## TASK DIRECTIONS
Could you copy each line of the listing below that has the word "worn"?

## PROVIDED RECORDS
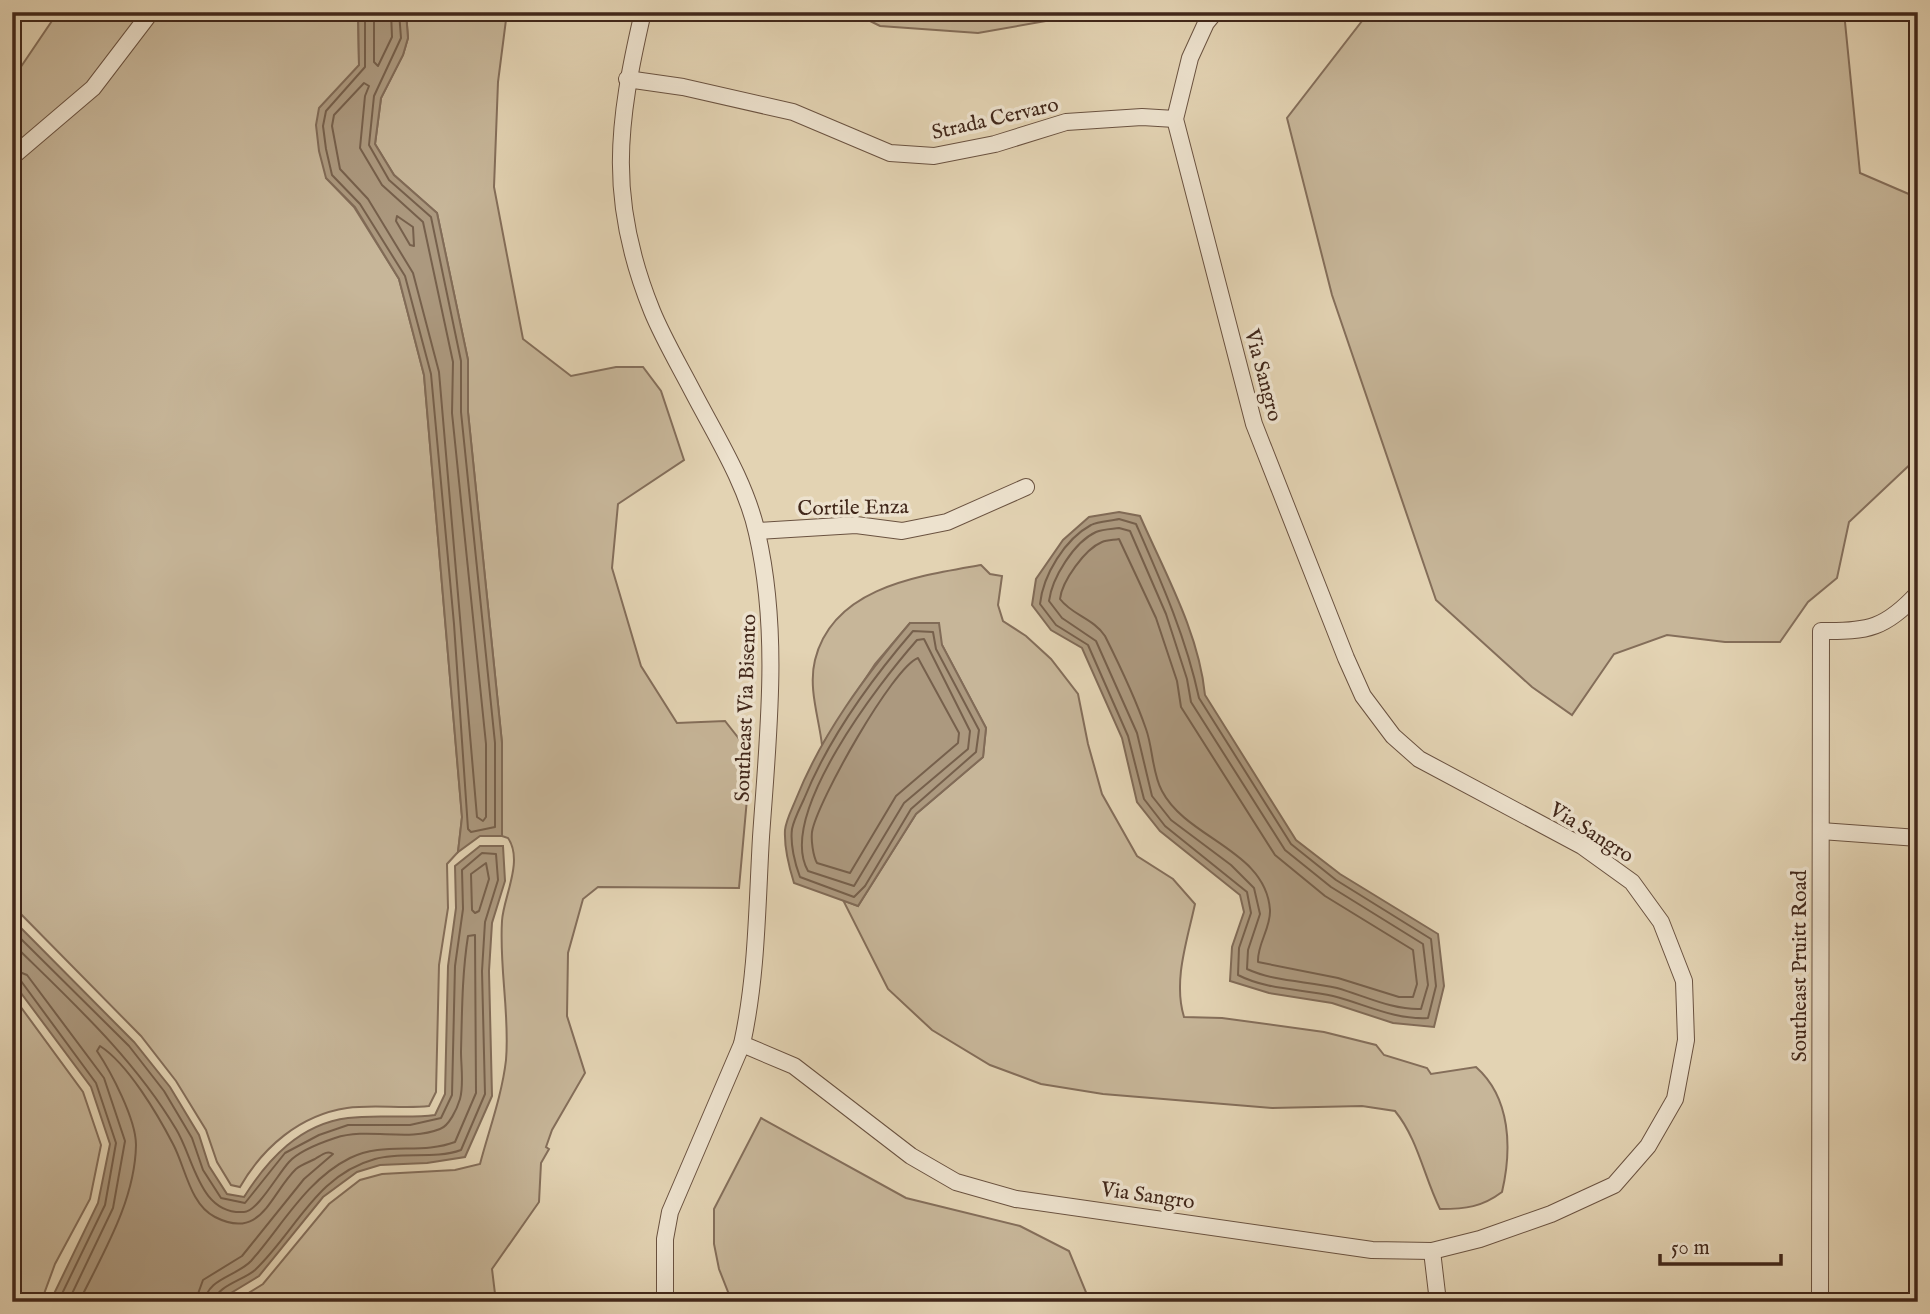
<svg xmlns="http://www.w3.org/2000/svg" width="1930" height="1314" font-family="'IM FELL English',serif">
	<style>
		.green { fill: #c7b699; stroke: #846e5a; stroke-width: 2 }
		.water { fill: #ac997f; stroke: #816b57; stroke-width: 2 }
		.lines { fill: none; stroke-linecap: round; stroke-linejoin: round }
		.shore { stroke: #76604c; stroke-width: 2 }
		.minor-casing { stroke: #6a5240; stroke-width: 18 }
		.minor { stroke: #ede2ce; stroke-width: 16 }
		.labels { text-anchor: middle; stroke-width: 7; stroke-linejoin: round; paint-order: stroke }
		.street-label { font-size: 21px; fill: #41271a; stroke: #ede2ce }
	</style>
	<rect width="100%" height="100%" fill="#e3d3b3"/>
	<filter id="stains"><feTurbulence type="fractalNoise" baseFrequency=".00286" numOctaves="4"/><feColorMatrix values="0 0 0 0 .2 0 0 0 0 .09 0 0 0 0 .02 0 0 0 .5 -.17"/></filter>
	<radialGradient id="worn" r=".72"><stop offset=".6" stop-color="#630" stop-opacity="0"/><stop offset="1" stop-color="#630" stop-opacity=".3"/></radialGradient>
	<g class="green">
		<path d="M58,12H358L359,65L326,178L354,207L399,279L424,375L462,817L458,852L447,864L448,908L439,965L436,1092L429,1106C402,1109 374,1104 347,1108C300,1115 263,1147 240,1187L231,1185L217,1162L206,1130L176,1081L141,1036L12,905V80Z"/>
		<path d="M406,12H507L498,82L494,187L523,339L571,376L616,367H643L661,391L684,460L618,504L612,568L641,666L677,723L725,721L751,754L739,888L598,887L583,899L568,953L567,1016L585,1073L552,1130L546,1147L549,1149L541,1163L539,1202L492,1269L496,1302H234L263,1284L329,1204L360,1180L382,1174L455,1170L480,1164C489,1130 502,1095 506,1060C510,1015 499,967 502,921C503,898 524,861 508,838L502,836V743L468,412V360L437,213L394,175L375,144L381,98L403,55L408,38Z"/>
		<polygon points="852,12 1097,12 978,33 880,26"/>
		<polygon points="1369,12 1844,12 1860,173 1918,198 1918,457 1849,522 1837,578 1808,602 1780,642 1725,642 1667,635 1614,654 1572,715 1532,687 1436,600 1332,295 1287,118"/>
		<path d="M981,565L990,574L1002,576L998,605L1003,621L1026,636L1051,659L1078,694L1088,744L1102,794L1137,856L1173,879L1195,904C1187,941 1173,981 1184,1017L1222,1018L1324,1032L1376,1045L1384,1055L1427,1068L1431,1074L1476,1067C1511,1098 1512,1149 1502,1192C1482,1207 1466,1209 1440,1209C1424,1177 1418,1139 1395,1111L1362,1106L1272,1108L1103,1094L1041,1084L990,1065L932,1030L888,989L843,900L858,906L916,814L983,757L986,728L942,645L910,623L875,664L822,745C819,718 808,688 815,660C833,587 919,576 981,565Z"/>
		<polygon points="12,995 83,1092 101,1145 90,1199 55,1264 41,1302 12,1302"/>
		<polygon points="761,1118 906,1198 1020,1226 1069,1251 1090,1302 732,1302 719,1269 714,1244 714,1209"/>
	</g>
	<g class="water">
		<polygon points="358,12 406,12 408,38 403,55 381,98 375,144 394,175 437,213 468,360 468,412 502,743 502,836 480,836 458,852 462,817 424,375 399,279 355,207 326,178 319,151 316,125 319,108 359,65"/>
		<path d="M1119,512L1140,516C1165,573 1199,633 1205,695L1296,840L1340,874L1438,934L1444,986L1434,1027L1393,1023L1332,1003L1269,993L1230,981L1232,947L1244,912L1240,895L1160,831L1137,802L1122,738L1082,648L1051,630L1032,605L1036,579L1063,540L1089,517Z"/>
		<path d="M910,623H939L942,645L986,728L983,757L916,814L858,906L794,883C789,867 784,848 785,830C786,820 792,809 796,799C822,734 865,676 910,623Z"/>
		<path d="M480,846H503L505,881L492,923L489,971L492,1096L465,1157L427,1163L380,1165L357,1172L323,1197L259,1276L216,1302H50L98,1203L110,1144L91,1087L12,981V919L134,1042L170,1087L199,1135L209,1166L227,1194L244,1197C268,1159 300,1124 348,1118C377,1114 406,1119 435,1115L445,1094L448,966L456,908L455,866Z"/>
	</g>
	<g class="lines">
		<g class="shore">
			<polyline points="365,12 365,67 326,111 323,126 326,149 332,175 360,204 405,276 431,374 454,624 468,829 471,832 495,827 495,743 461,412 461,361 431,217 389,180 369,145 374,96 401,38 399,12"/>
			<polyline points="374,12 374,62 378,66 392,37 391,12"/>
			<polygon points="364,83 369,86 365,96 360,148 382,185 423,222 453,362 452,413 486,744 486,817 483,821 477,817 439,372 413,273 368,199 340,169 332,126 334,115"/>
			<polygon points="397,216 413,227 414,246 410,245 396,221"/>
			<path d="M1119,519L1136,524C1161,581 1186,637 1199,698L1291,844L1336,880L1431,939L1436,986L1428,1018C1394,1020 1365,1004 1333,996C1302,989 1267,990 1238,975L1239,948L1251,913L1247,892L1165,826L1144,799L1128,736L1088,645L1056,625L1040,604C1043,575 1065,539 1091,525C1098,521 1111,521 1119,519Z"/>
			<path d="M1119,528L1130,531L1166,614L1187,679L1191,702L1285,850L1331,887L1423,944L1428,985L1421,1009C1392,1010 1365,996 1337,988C1308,981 1275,982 1247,969L1248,950L1260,914L1254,888L1231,865L1171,820L1152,796L1137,733L1096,641L1062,618L1049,601C1052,578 1074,542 1096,532C1103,529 1112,529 1119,528Z"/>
			<path d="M1119,539L1156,618L1177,681L1181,707L1275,855L1325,896L1413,950L1417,984L1413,997H1399L1338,978L1258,962C1257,944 1271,928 1270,910C1266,850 1187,839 1162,791C1152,773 1153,748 1146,729C1135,697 1120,666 1105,636C1094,619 1072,615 1060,599C1062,581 1085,549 1102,542C1107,540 1114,540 1119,539Z"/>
			<path d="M913,631L933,632L936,649L979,730L976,752L911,809L865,886L854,897L800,877C795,864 790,844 792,829C794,819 800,808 804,799C829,737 870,681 913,631Z"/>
			<path d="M924,639L970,731L968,749L904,803L854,886L808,871C776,815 880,682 917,640Z"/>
			<path d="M918,658L959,733L958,743L896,796L850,873L817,863C813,856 811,840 812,832C817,802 893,667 918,658Z"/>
			<polygon points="486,863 489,879 479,911 475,913 472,910 471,874"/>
			<path d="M12,930L129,1046L164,1091L192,1138L203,1170L221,1198L245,1203L285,1153L319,1135L348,1125H410L441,1118L452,1095L455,966L463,909L462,870L482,853L496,854L498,880L485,922L482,971L485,1094L461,1150C434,1160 403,1151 375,1159C316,1175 296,1231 255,1270C244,1280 216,1286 214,1302"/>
			<path d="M12,943C72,1002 133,1057 176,1129C194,1158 199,1215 244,1212C257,1212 278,1174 289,1162C299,1151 320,1143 335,1138C368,1127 407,1142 440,1129C449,1126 457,1109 460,1099C464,1085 461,1066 461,1052C462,1013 462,974 468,936L475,935L476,1093L455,1142C421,1155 383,1141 350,1158C306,1180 282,1226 251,1261C237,1276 206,1279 205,1302"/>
			<polyline points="12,969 27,975 104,1078 125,1141 113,1208 68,1302"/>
			<polyline points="12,977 21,981 96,1083 116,1143 105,1205 58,1302"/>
			<path d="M79,1302C103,1253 135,1201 136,1145C136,1119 111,1072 97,1051L100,1046C128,1064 158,1115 173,1144C185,1166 190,1205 215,1217C262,1241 270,1194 296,1169C301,1165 309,1162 315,1159C322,1155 327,1150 333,1154L304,1179L242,1256L203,1280L195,1302"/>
		</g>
		<g class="minor-casing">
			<g id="minor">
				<path d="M643,12C617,124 607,200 652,311C663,338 679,365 693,392C716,436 746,483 757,533C780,633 768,735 761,837C757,906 757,976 742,1044L670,1212L665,1239V1295"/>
				<polyline points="627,79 683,87 793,112 890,153 934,156 995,144 1066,122 1142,117 1175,119"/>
				<polyline points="12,157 93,88 151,12"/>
				<polyline points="757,531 856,525 902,531 947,522 1026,487"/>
				<polyline points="1821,831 1918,838"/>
				<polyline points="742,1044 794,1066 911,1156 956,1182 1016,1199 1372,1250 1432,1251 1480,1239 1551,1214 1614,1185 1648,1146 1675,1099 1686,1040 1684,981 1661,922 1632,882 1582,846 1419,759 1393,736 1363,696 1346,658 1254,424 1175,119 1190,58 1206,23 1215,12"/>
				<polyline points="1432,1251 1438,1302"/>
				<path d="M1820,1302L1821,631C1868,632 1886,628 1918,593"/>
			</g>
		</g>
		<use href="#minor" class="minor"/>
	</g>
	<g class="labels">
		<g class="street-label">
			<text transform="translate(995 118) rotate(-13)" y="7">Strada Cervaro</text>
			<text transform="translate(1264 375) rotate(75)" y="7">Via Sangro</text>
			<text transform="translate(853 507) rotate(-1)" y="7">Cortile Enza</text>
			<text transform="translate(745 708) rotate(-88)" y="7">Southeast Via Bisento</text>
			<text transform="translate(1592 832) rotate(32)" y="7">Via Sangro</text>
			<text transform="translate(1799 966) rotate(-90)" y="7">Southeast Pruitt Road</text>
			<text transform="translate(1148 1195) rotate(8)" y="7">Via Sangro</text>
		</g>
	</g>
	<rect width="1930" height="1314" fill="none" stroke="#e3d3b3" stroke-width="42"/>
	<rect x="14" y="14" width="1902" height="1286" fill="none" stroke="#41271a" stroke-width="3.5"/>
	<rect x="21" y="21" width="1888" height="1272" fill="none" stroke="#41271a" stroke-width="2"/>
	<path d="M1660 1254v10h121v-10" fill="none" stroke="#41271a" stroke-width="3.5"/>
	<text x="1671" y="1254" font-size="21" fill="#41271a" stroke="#ede2ce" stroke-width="5" paint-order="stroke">50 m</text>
	<rect width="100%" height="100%" filter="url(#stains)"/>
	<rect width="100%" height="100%" fill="url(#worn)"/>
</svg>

## RESULT OF THIS TASK
	<radialGradient id="worn" r=".72"><stop offset=".6" stop-color="#630" stop-opacity="0"/><stop offset="1" stop-color="#630" stop-opacity=".3"/></radialGradient>
	<rect width="100%" height="100%" fill="url(#worn)"/>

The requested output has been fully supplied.